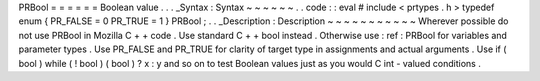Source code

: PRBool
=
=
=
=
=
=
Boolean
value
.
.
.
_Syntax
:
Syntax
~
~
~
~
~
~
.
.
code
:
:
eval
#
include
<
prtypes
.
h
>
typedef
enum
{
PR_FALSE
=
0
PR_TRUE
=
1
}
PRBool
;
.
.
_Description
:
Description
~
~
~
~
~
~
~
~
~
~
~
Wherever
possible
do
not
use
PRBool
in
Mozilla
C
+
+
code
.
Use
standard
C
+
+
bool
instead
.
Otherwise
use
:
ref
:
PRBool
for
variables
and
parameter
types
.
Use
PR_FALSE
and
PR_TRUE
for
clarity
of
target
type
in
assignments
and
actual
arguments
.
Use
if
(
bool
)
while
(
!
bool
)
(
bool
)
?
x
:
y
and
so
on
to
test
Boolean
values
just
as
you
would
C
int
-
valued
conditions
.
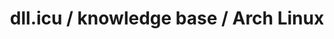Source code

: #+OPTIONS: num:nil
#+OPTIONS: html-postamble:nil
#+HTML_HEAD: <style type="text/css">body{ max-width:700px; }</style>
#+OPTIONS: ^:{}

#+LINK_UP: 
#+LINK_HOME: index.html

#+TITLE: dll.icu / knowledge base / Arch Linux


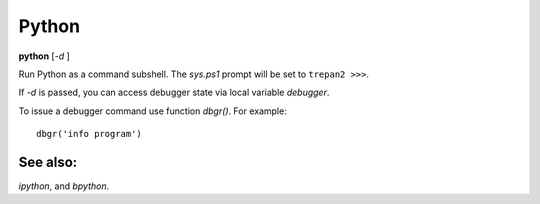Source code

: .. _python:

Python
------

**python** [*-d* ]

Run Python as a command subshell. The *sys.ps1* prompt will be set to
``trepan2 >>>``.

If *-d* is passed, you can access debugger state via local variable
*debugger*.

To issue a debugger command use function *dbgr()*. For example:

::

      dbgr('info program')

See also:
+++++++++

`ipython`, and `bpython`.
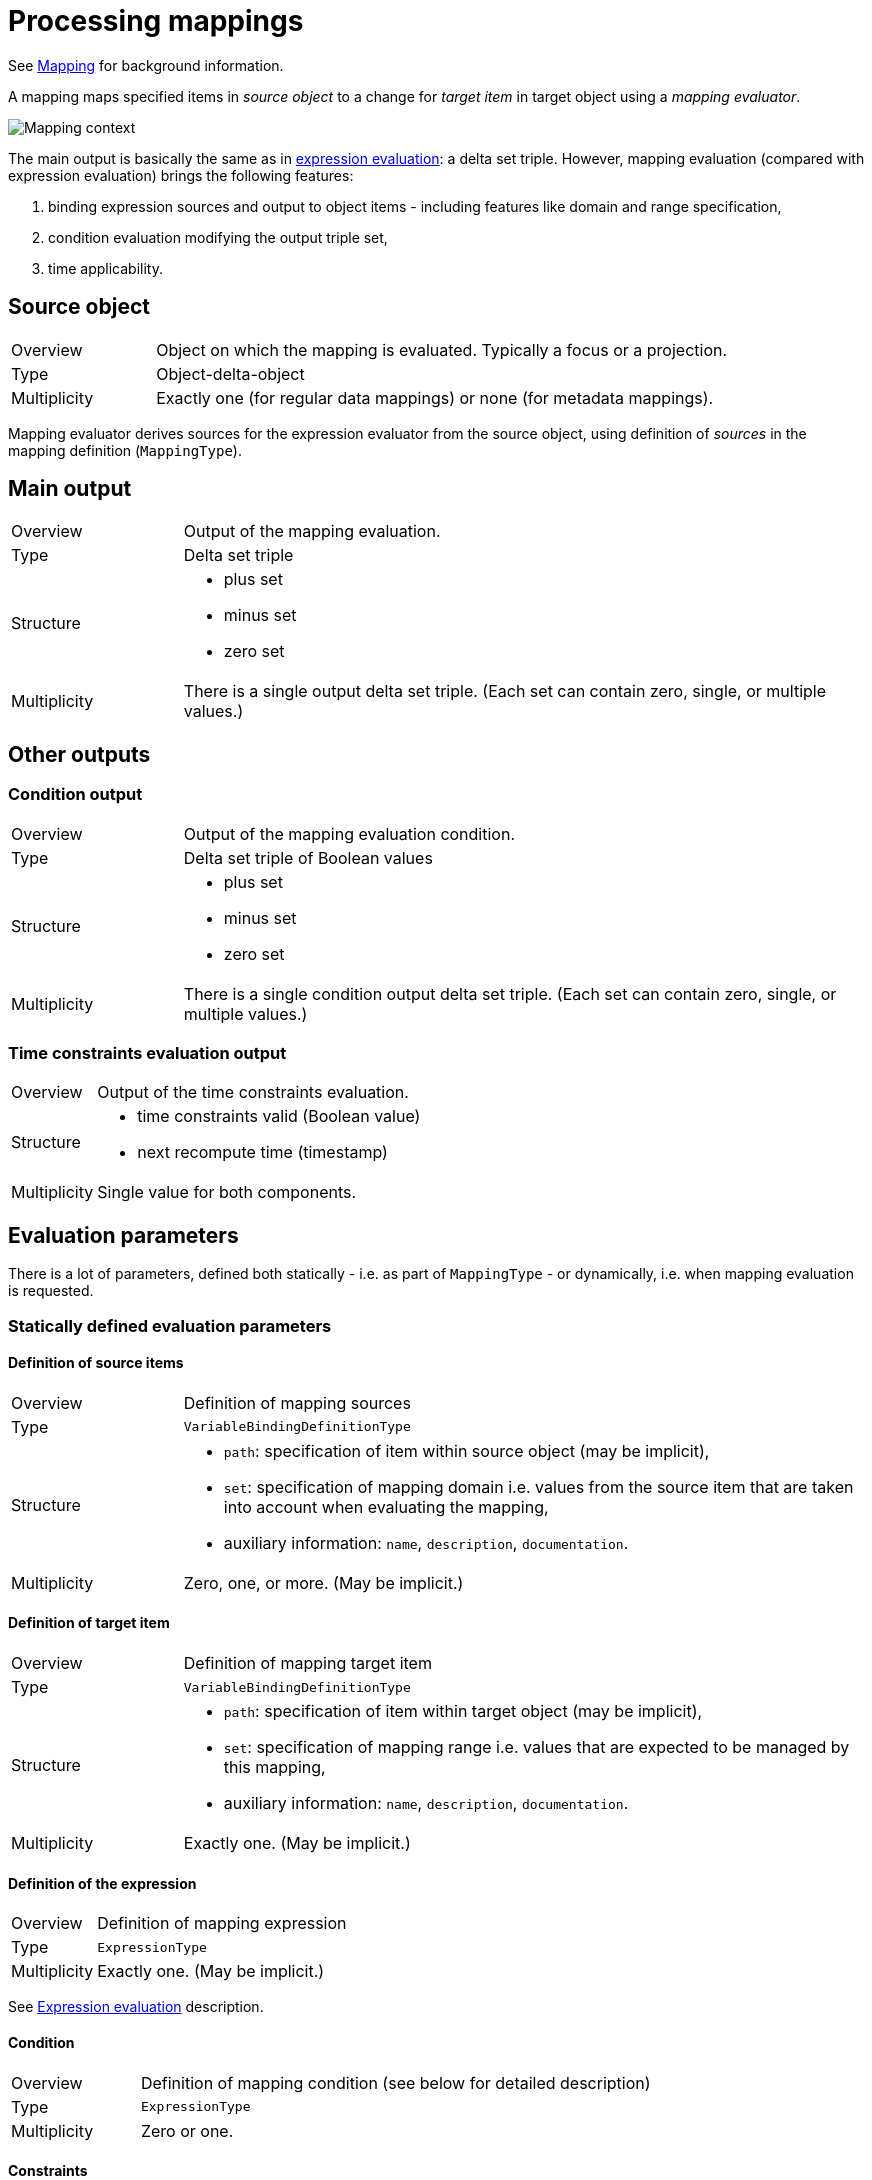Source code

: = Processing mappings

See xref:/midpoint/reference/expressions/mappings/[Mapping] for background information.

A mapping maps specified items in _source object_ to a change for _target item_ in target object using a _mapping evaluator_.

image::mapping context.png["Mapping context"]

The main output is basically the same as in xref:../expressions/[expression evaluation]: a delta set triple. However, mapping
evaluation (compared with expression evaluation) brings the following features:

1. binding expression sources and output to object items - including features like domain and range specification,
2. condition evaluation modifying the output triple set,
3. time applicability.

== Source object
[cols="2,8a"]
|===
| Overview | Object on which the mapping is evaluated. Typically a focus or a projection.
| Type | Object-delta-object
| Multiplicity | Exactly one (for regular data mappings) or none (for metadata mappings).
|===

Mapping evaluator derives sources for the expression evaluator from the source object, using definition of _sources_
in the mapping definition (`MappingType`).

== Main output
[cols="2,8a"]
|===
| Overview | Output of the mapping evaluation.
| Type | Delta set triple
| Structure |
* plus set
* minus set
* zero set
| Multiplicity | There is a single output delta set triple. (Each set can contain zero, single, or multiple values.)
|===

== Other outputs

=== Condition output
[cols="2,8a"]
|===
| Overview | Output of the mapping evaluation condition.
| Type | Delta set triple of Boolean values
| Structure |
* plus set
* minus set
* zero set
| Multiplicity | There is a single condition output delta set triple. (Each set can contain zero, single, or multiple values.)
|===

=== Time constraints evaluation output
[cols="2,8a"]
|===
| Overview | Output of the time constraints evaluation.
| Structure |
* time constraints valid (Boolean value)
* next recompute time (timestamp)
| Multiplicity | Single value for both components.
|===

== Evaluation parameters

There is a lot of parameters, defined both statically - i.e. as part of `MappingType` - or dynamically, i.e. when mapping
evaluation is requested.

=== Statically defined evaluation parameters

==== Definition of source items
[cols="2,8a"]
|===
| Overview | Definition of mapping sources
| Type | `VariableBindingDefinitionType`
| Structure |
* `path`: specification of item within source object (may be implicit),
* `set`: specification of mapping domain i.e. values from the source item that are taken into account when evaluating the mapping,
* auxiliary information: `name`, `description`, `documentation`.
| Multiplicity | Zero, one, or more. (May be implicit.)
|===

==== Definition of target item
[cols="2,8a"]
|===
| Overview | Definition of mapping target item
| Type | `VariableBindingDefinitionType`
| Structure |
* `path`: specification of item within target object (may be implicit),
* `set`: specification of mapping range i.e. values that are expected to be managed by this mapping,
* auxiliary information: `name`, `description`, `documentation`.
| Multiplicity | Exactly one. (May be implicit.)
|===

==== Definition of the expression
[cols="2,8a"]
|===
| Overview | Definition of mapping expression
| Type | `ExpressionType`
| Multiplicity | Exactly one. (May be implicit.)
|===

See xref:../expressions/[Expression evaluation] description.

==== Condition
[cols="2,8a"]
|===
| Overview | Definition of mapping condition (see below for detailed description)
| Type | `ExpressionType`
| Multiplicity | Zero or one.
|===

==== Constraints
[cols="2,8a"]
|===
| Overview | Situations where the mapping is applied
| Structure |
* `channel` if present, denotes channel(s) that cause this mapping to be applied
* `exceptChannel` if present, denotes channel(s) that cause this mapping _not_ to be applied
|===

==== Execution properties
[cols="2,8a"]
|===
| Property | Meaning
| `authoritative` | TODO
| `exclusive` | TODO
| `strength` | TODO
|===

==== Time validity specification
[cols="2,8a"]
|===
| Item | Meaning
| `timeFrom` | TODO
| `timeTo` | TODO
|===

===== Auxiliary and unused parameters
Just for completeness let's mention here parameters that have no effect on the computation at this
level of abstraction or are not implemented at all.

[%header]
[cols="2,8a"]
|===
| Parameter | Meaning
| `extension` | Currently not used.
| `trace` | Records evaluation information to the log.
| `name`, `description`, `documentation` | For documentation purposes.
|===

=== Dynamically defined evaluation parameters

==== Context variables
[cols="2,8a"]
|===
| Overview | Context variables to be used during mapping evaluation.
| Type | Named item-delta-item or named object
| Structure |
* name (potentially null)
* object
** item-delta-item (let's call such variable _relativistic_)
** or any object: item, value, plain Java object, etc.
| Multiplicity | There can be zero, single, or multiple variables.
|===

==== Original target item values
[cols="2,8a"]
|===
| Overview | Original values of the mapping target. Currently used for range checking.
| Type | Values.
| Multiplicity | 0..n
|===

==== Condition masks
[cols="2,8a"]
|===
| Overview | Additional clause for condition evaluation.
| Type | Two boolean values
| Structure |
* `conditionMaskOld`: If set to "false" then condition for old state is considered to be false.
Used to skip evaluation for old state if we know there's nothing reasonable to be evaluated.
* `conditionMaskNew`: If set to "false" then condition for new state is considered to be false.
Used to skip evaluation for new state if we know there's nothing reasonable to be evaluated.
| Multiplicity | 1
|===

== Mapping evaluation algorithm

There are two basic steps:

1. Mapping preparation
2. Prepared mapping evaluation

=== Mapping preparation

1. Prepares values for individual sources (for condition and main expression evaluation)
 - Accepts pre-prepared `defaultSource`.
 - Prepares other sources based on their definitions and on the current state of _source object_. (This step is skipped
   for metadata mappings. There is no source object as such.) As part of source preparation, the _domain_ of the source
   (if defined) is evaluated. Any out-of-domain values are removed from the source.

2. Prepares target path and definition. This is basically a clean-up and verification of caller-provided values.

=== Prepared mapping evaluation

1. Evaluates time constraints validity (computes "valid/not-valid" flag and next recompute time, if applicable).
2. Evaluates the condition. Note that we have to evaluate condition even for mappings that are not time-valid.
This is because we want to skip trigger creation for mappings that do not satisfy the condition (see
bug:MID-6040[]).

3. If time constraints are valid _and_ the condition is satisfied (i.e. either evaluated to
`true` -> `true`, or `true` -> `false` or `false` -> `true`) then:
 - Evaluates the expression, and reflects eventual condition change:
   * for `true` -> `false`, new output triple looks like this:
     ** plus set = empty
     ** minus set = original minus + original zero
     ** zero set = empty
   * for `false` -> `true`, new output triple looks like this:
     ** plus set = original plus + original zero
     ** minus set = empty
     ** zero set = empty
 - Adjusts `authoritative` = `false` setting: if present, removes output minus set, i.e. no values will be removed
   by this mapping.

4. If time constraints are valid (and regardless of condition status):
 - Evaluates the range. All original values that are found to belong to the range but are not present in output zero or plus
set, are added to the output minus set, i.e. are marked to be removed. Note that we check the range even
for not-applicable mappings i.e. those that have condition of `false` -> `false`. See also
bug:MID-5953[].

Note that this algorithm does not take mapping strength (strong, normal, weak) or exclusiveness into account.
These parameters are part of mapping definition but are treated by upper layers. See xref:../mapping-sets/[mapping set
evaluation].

---

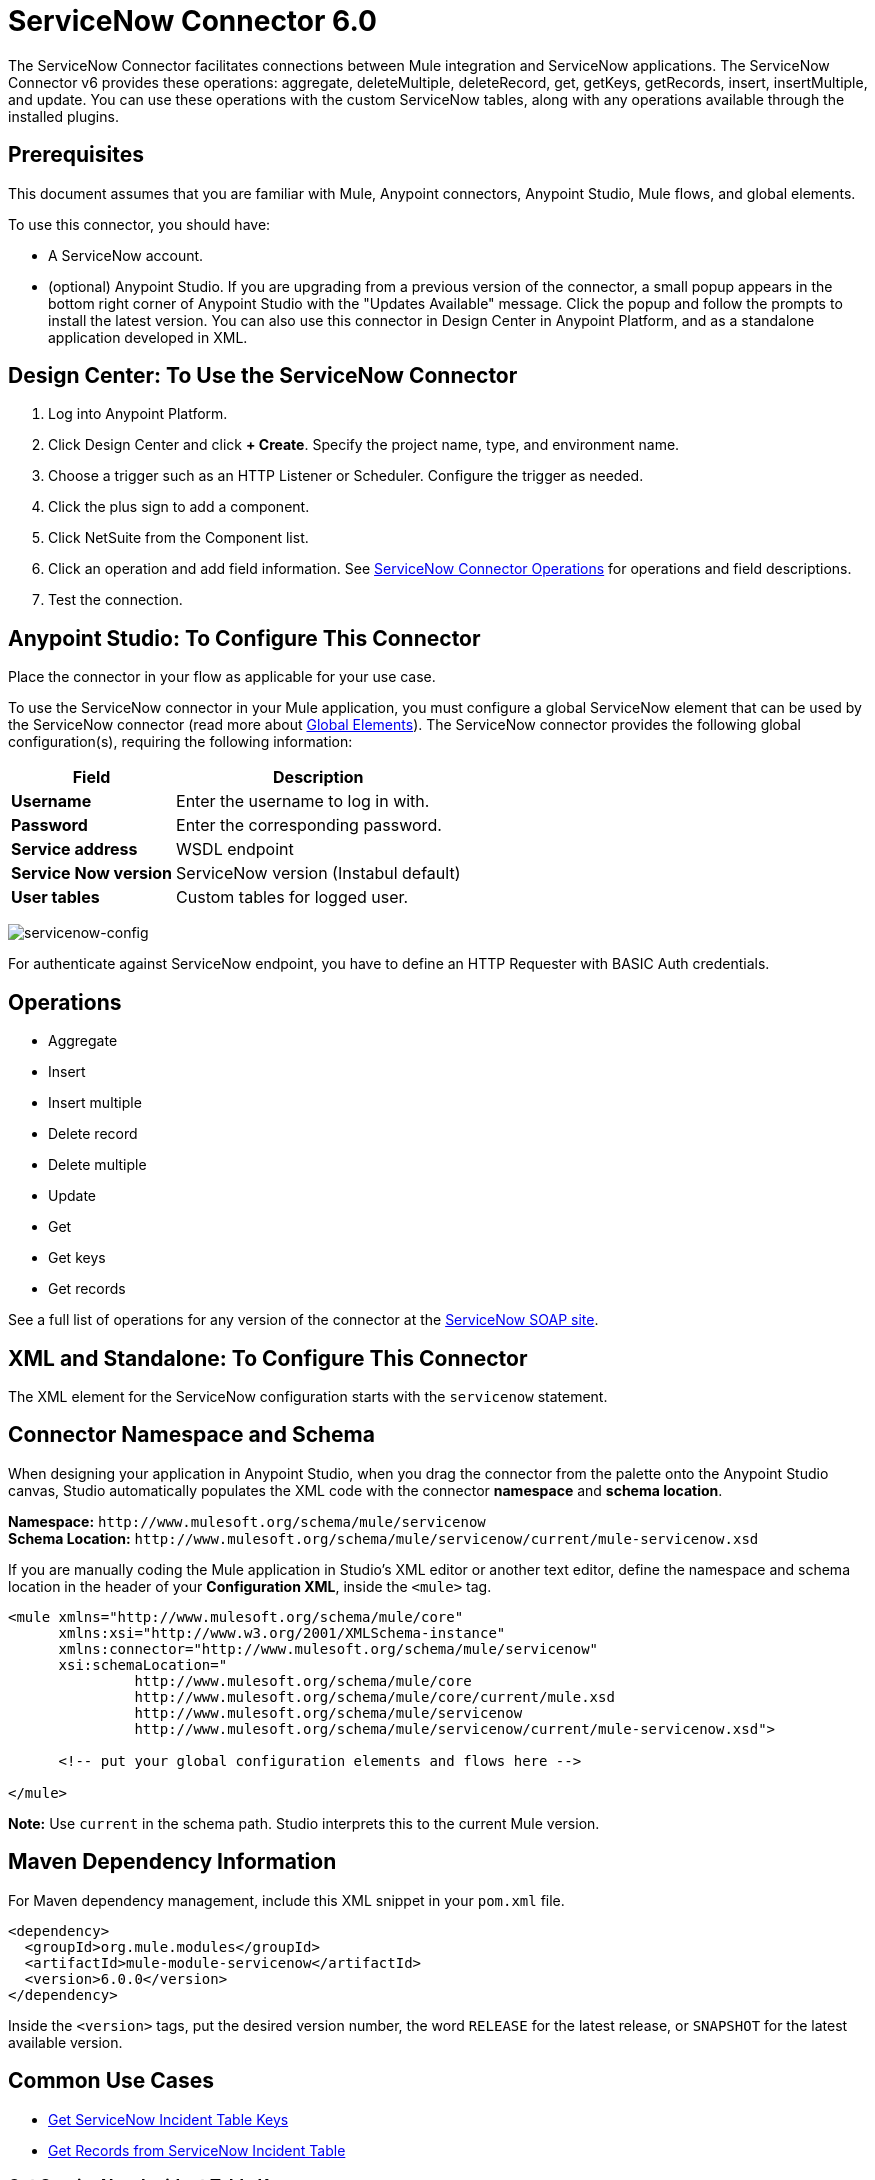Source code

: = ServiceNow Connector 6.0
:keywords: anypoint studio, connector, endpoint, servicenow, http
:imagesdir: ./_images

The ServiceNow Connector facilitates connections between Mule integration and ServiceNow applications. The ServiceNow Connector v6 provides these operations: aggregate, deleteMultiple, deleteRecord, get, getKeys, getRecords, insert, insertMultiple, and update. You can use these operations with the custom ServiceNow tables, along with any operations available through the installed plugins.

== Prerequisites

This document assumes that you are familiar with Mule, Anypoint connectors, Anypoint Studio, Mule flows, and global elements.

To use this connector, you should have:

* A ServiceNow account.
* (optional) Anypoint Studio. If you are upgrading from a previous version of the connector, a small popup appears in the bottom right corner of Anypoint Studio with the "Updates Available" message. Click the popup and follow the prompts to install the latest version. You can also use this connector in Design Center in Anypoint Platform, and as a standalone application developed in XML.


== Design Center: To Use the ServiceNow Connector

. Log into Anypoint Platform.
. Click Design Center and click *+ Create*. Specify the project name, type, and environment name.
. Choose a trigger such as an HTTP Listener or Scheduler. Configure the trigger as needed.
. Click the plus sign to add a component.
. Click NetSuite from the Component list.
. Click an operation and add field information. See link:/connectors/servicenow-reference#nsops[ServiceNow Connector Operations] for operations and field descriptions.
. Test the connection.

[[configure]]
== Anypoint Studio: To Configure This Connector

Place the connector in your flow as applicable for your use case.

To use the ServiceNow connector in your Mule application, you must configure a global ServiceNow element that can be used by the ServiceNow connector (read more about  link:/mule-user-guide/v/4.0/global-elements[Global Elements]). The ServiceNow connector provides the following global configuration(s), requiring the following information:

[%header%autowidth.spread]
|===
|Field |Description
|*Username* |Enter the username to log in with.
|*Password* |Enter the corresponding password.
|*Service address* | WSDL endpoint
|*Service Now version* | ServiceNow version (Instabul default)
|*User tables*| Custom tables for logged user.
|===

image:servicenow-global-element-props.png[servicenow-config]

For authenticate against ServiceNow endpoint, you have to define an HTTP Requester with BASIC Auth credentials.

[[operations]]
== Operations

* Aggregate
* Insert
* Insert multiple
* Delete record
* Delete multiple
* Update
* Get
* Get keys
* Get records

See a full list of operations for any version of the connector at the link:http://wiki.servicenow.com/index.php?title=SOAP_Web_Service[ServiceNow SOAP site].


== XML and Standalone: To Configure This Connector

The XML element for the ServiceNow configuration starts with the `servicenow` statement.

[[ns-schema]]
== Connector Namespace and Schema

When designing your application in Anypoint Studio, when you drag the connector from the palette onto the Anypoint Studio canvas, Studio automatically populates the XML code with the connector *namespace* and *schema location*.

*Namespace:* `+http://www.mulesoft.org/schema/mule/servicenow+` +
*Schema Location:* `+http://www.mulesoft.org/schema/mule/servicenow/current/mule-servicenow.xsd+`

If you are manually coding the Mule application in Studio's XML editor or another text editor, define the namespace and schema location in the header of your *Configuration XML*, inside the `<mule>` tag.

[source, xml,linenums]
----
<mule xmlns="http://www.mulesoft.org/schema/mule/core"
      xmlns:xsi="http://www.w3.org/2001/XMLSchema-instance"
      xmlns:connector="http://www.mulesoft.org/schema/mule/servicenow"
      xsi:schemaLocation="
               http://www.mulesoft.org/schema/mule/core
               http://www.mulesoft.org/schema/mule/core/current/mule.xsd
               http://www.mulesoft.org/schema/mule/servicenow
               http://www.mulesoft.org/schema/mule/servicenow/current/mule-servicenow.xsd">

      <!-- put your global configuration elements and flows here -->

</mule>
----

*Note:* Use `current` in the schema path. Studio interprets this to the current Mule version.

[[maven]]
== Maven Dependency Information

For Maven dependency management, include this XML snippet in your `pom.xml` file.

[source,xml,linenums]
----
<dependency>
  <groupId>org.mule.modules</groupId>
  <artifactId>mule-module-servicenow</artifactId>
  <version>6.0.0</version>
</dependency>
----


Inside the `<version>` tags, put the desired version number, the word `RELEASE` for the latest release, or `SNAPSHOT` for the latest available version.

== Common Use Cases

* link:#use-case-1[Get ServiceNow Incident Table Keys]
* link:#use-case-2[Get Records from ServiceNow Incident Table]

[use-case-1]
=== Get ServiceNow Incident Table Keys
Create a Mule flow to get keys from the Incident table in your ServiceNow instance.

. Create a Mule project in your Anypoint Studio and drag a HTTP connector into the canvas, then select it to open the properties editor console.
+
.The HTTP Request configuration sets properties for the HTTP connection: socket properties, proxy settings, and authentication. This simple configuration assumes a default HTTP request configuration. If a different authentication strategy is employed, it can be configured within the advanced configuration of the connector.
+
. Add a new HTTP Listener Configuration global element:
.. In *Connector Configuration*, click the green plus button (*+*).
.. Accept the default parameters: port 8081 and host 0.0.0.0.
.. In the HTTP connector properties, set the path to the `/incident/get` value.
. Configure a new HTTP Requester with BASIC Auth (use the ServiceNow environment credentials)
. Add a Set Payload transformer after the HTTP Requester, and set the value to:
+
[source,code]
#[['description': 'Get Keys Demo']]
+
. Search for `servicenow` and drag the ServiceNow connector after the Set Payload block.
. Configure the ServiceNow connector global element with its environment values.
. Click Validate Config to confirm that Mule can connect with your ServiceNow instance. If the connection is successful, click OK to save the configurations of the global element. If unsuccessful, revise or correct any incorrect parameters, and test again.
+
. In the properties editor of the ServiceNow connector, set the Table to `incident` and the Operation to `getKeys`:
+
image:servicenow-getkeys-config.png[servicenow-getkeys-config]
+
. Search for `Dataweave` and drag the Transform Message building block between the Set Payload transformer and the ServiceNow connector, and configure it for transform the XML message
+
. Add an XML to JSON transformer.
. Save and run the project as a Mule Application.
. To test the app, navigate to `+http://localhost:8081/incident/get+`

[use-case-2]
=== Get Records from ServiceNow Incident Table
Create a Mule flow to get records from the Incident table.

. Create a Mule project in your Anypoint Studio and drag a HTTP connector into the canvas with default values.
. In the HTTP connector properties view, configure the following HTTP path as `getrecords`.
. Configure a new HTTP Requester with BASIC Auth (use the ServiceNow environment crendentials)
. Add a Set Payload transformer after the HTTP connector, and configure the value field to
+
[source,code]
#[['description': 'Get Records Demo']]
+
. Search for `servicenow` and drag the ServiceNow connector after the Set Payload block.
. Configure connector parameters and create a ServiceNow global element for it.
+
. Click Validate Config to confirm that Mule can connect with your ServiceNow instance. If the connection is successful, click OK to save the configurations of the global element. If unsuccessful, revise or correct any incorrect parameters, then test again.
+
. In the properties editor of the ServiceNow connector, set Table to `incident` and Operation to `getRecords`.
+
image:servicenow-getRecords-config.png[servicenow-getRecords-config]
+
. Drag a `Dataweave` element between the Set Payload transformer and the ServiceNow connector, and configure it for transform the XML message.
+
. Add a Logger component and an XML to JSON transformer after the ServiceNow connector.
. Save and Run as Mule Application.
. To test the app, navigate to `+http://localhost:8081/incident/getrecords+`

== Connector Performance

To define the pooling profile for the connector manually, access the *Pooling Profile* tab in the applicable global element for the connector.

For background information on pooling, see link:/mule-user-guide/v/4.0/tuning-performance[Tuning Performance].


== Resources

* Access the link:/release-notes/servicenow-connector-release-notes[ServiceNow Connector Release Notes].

# Assignment
From the entries above, tally every line holding the string "plus". Give only the count.

# Answer to the exercise
7